→ **Exercise prompt**
Images do not belong in the copy. Retype the entries exactly.

★ ★ ★ ★ ★

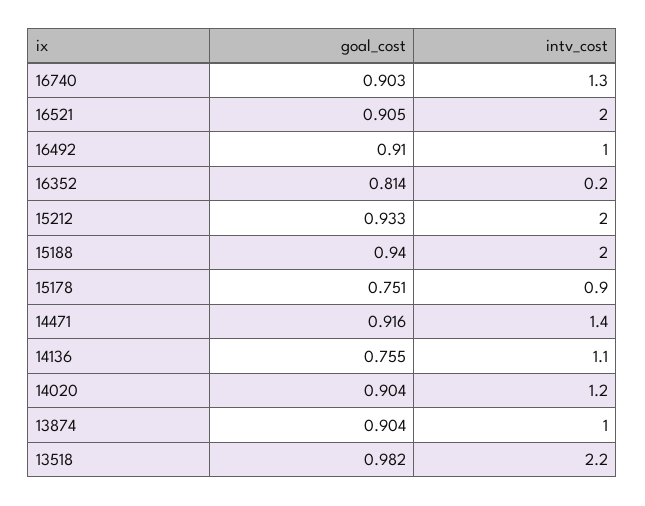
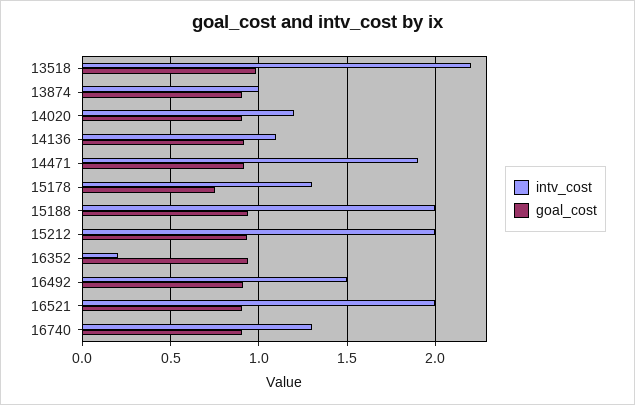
intv_cost, 16492: 1 -> 1.5
goal_cost, 16352: 0.814 -> 0.95
intv_cost, 15178: 0.9 -> 1.3
intv_cost, 14471: 1.4 -> 1.9
goal_cost, 14136: 0.755 -> 0.9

★ ★ ★ ★ ★

→ **Response to the task**
intv_cost, 16492: 1 -> 1.5
goal_cost, 16352: 0.814 -> 0.95
intv_cost, 15178: 0.9 -> 1.3
intv_cost, 14471: 1.4 -> 1.9
goal_cost, 14136: 0.755 -> 0.9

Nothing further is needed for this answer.